Cyber Incident Victim: Methodist Family Health
Date:
Mar 2023
Location:
United States of America
Summary
A healthcare provider serving vulnerable pediatric populations experienced unauthorized access and data exfiltration involving sensitive patient information maintained by a pharmacy services business associate. The compromised records included names, birthdates, treatment details, diagnoses, medications, and financial account data. The organization terminated unauthorized access promptly after detection and implemented enhanced security measures. While external researchers linked the incident to Avos Locker ransomware operators—noting parallels to another pediatric healthcare attack—the provider's official disclosures omitted references to ransomware or extortion attempts. The threat actor subsequently removed the organization from their leak site, though the circumstances surrounding this removal remain undetermined. Affected individuals were notified of the breach but not explicitly informed about potential Russian threat actor involvement.

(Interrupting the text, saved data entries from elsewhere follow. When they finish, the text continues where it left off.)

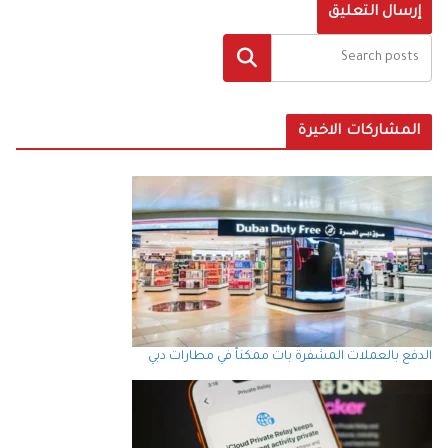
البحث
المشاركات الاخيرة
الدفع بالعملات المشفرة بات ممكناً في مطارات دبي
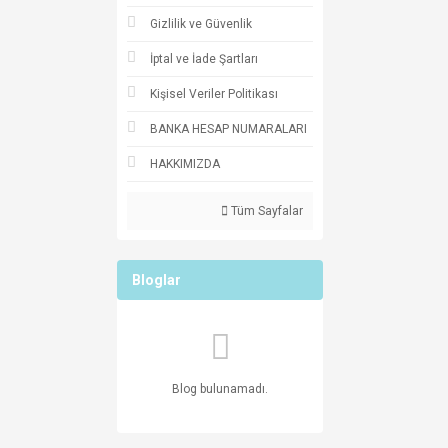
Gizlilik ve Güvenlik
İptal ve İade Şartları
Kişisel Veriler Politikası
BANKA HESAP NUMARALARI
HAKKIMIZDA
Tüm Sayfalar
Bloglar
Blog bulunamadı.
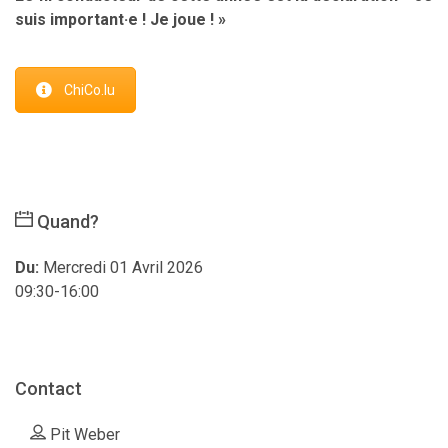
suis important·e ! Je joue ! »
ChiCo.lu
Quand?
Du:
Mercredi 01 Avril 2026
09:30-16:00
Contact
Pit Weber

| CIA Posture | Motives | Tactics, Techniques & Procedures |
|---|---|---|
| Available to members | 1 motive | 2 techniques |
| Threat Actor | Type | Location |
|---|---|---|
| 1 actor | Available to members | Available to members |
Description
On March 6, 2023, Methodist Family Health (MFH) detected a data breach initially occurring on or around March 4. The organization, which provides care to children with psychiatric, behavioral, and emotional challenges, determined that an unauthorized party accessed and copied protected health information (PHI) from documents used by a pharmacy services business associate. The compromised data included full names, dates of birth, home addresses, diagnosis details, treatment dates, account numbers, service charges, and medication information. MFH launched an internal investigation supported by external cybersecurity and privacy specialists, concluding that the unauthorized access was swiftly terminated after detection. The organization implemented additional security measures to strengthen data protection protocols but did not publicly disclose whether the incident involved ransomware at the time of their notification. On May 3, 2023, MFH formally notified the U.S. Department of Health and Human Services (HHS) that 5,259 patients were impacted and issued a public breach notice the same day. The notice emphasized ongoing reviews of internal processes and commitments to PHI security but omitted details about the attack methodology or responsible threat actors.
Around March 8, 2023, MFH appeared on the leak site of the Avos Locker ransomware group, sparking speculation about potential links to an affiliate involved in a prior attack on Toronto’s SickKids children’s hospital. The MFH listing was later removed from Avos Locker’s site for undetermined reasons, with no public confirmation of ransom demands, payments, or data deletion. MFH’s official communications did not reference ransomware, extortion attempts, or the involvement of Russian threat actors despite external reporting. DataBreaches.net contacted MFH seeking clarification on these points but received no response. The breach exposed highly sensitive data belonging to a vulnerable pediatric population encompassing victims of abuse, neglect, and severe mental health conditions. MFH confirmed no operational disruptions beyond the data compromise but did not specify whether affected individuals received enhanced monitoring services or explicit warnings about potential misuse of their stolen PHI by cybercriminals.